You love running, but every time you finish a workout, you’re exhausted. While some fatigue is natural after exercise, you should not feel completely depleted. Most likely, you are trying to run too often, do so at too high an intensity level or cover too great a distance for your current fitness level. Scaling back on your workouts and building up to longer, faster runs gradually can help you overcome fatigue.
Running is typically a vigorously paced form of exercise, and working above a certain intensity level can lead to exhaustion. To measure your intensity level, subtract your age from 220 to find your maximum heart rate. Vigorous exercise falls within 70 to 85 percent of your maximum heart rate. For example, a 25-year-old has a maximum heart rate of 195, and he will be working at a vigorous pace if his heart rate is between 137 and 166 beats per minute. Working above this rate may cause him to fatigue too quickly, become exhausted after his workout or be unable to even complete it.
You may want to run for miles, but you need to increase your running time gradually. Trying to add to your mileage too quickly can lead to overuse injuries, as well as cause you to burn out before you finish your workout.
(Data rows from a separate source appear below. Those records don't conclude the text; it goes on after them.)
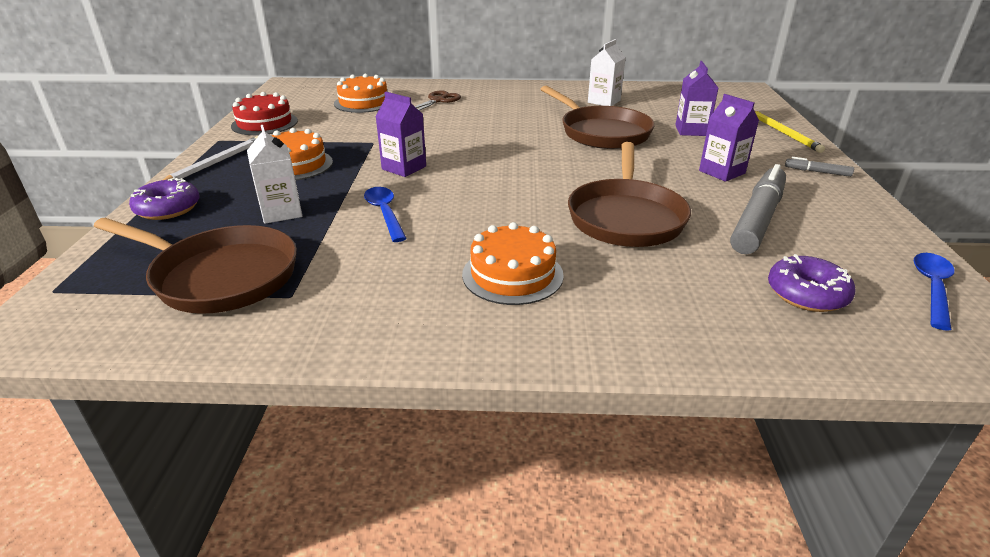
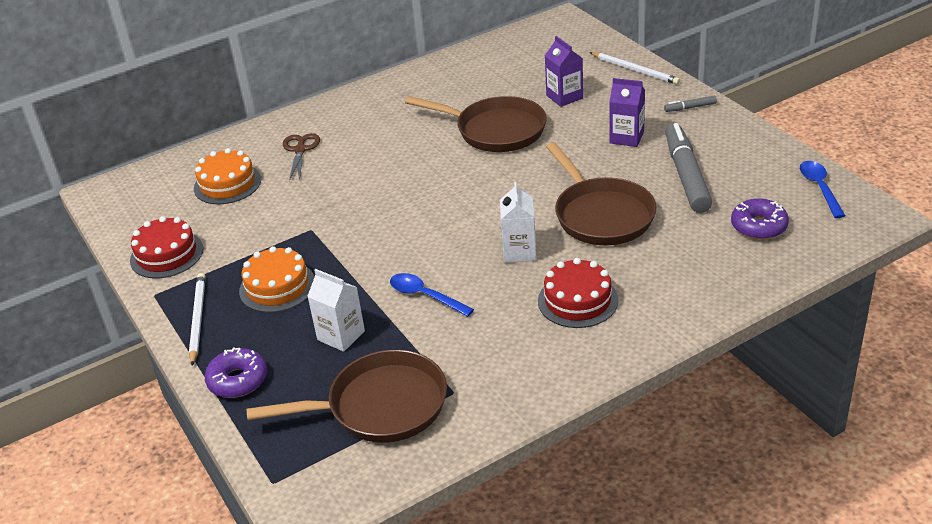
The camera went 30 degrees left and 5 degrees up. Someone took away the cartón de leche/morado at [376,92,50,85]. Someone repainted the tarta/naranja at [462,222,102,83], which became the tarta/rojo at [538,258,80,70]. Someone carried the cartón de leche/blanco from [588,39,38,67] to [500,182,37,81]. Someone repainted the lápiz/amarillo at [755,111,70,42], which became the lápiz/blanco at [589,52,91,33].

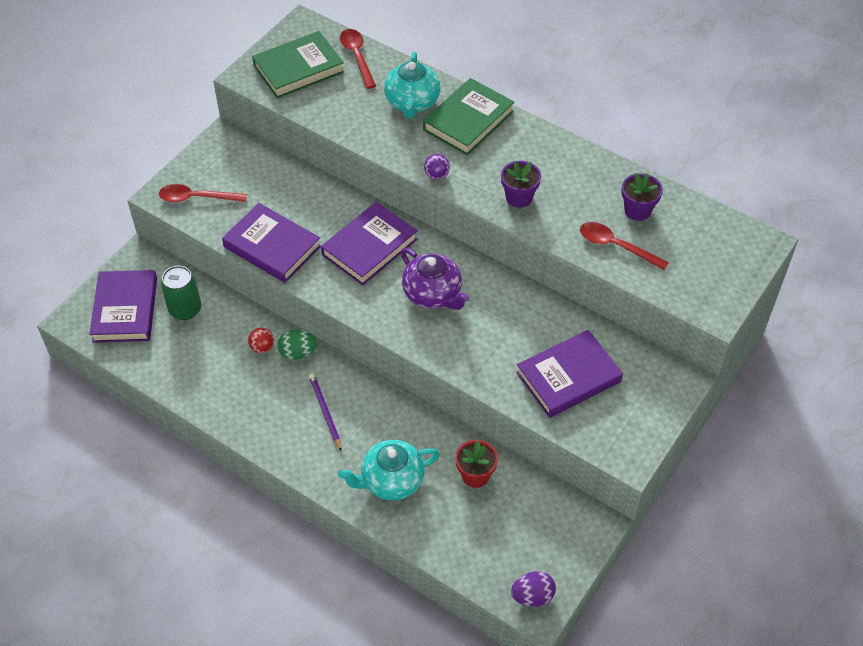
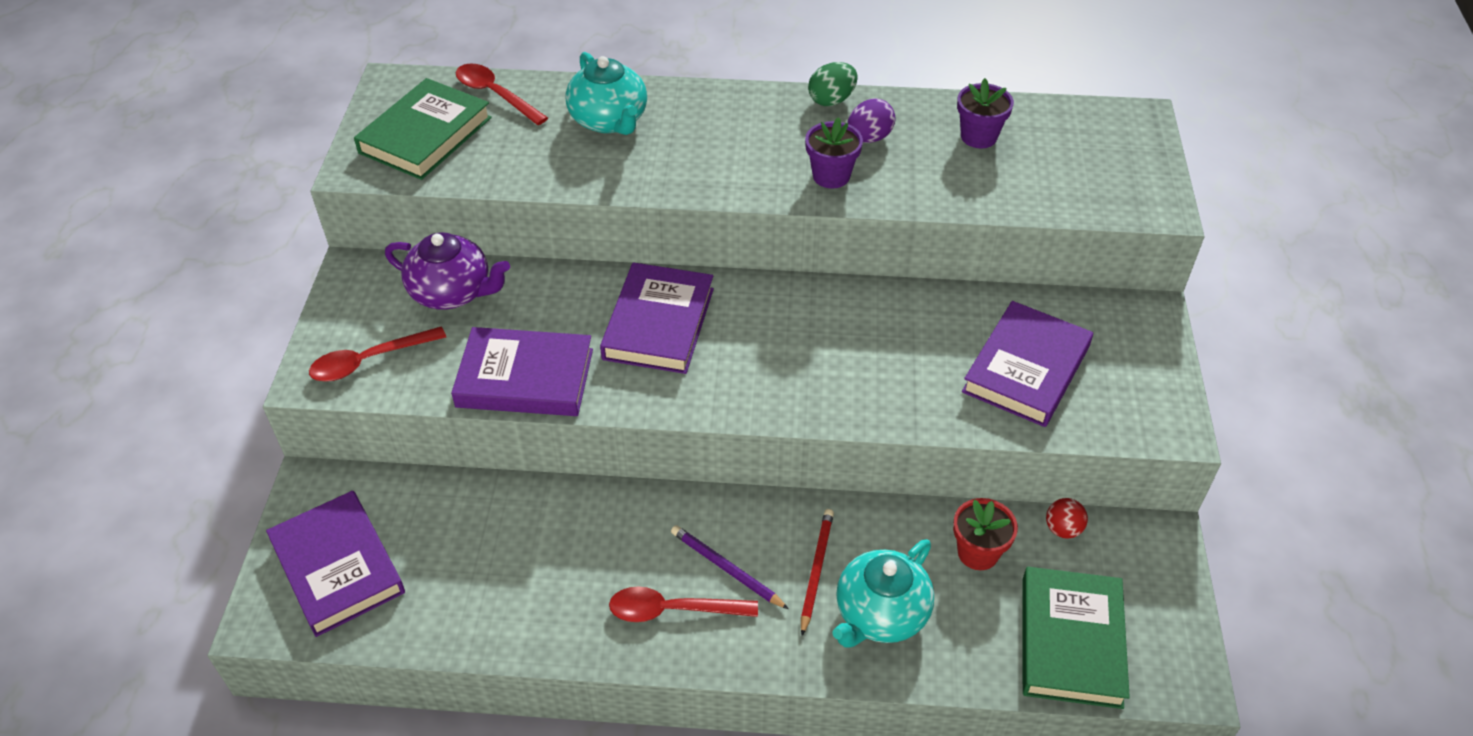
The camera went 30 degrees left and 5 degrees down. Someone took away the lata/verde at [161,266,40,54]. Someone carried the pelota/rojo from [248,328,26,25] to [1046,498,42,41]. Someone carried the huevo/verde from [278,330,40,30] to [808,62,50,44]. Someone carried the tetera/morado from [401,248,68,62] to [385,232,125,77]. Someone carried the libro/verde from [423,78,92,77] to [1023,567,107,142]. Someone took away the pelota/morado at [424,154,26,26]. Someone carried the huevo/morado from [511,571,45,36] to [847,98,49,45]. Someone carried the cuchara/rojo from [580,222,89,48] to [609,586,149,36]. Someone put down the lápiz/rojo at [801,509,33,127].

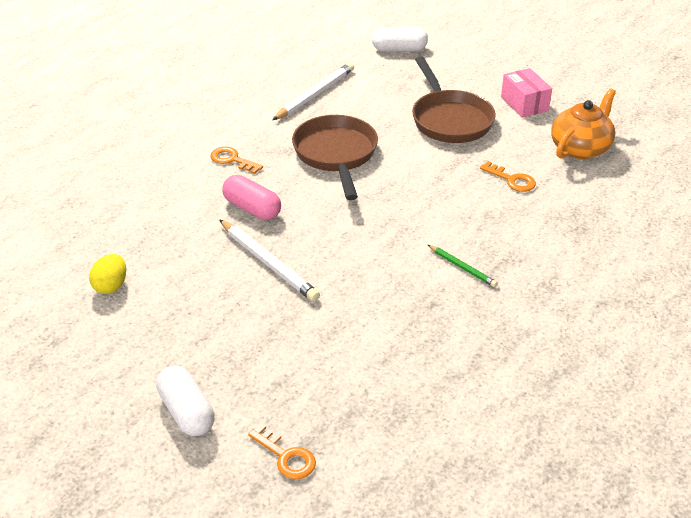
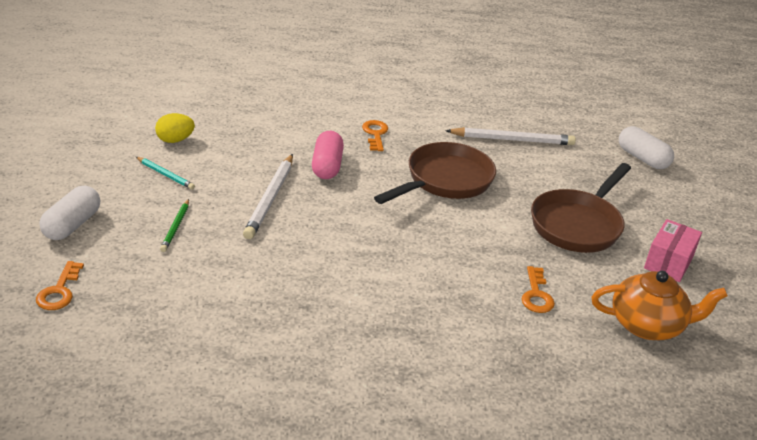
The camera went 50 degrees right and 5 degrees down. Someone carried the lápiz/verde from [428,245,69,42] to [160,199,29,53]. Someone put down the lápiz/turquesa at [136,157,59,33].

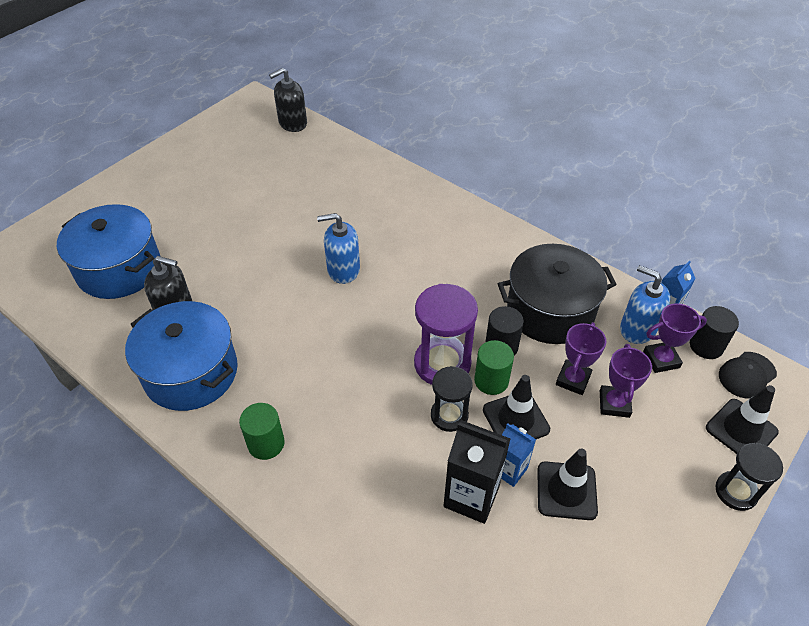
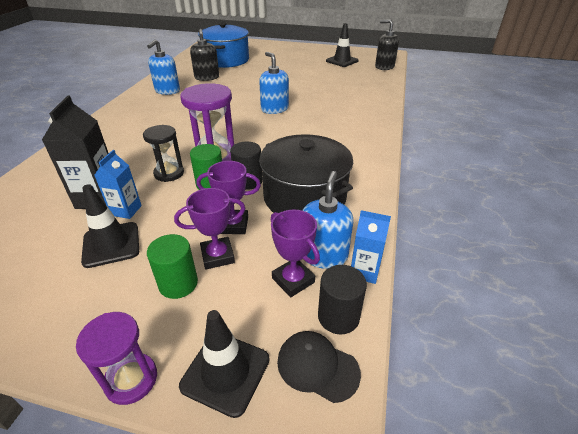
The camera went 65 degrees right and 10 degrees down. Someone swapped the olla/azul at [125,301,113,110] for the dispensador de jabón/azul at [147,39,33,56]. Someone carried the cilindro/verde from [239,403,46,57] to [147,234,51,65]. Someone carried the cono de tráfico/negro from [483,375,67,64] to [326,23,32,44]. Someone repainted the reloj de arena/negro at [716,443,67,68], which became the reloj de arena/morado at [76,312,81,93].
You should make it your goal to increase your mileage by no more than 10 percent each week, and even scale back further if this is still too much for your body. It is better to add distance slowly than to injure or exhaust yourself in the process, which will also decrease your performance level.
New to Exercise
You may be exhausted after running because you are brand-new to exercise and not yet fit enough for working out at such a high intensity. Though you need to work out at a moderate to vigorous intensity to glean the most benefits from exercise, you may need to start at a light intensity and work your way up. This may mean walking for several weeks before you start running, and then slowly adding in running intervals. It may take you three months or more to build the stamina to run for a continuous amount of time.
While running is a good form of exercise, you might consider cross-training or adding in an additional activity or two to your weekly workouts. Not only will this help prevent overuse injuries, but it will also allow your muscles to recover from your runs. You might try running every other day and going for a swim or bike ride on the days in between. Doing yoga or weight-training can also improve your strength and stamina and lead to better, more effective runs.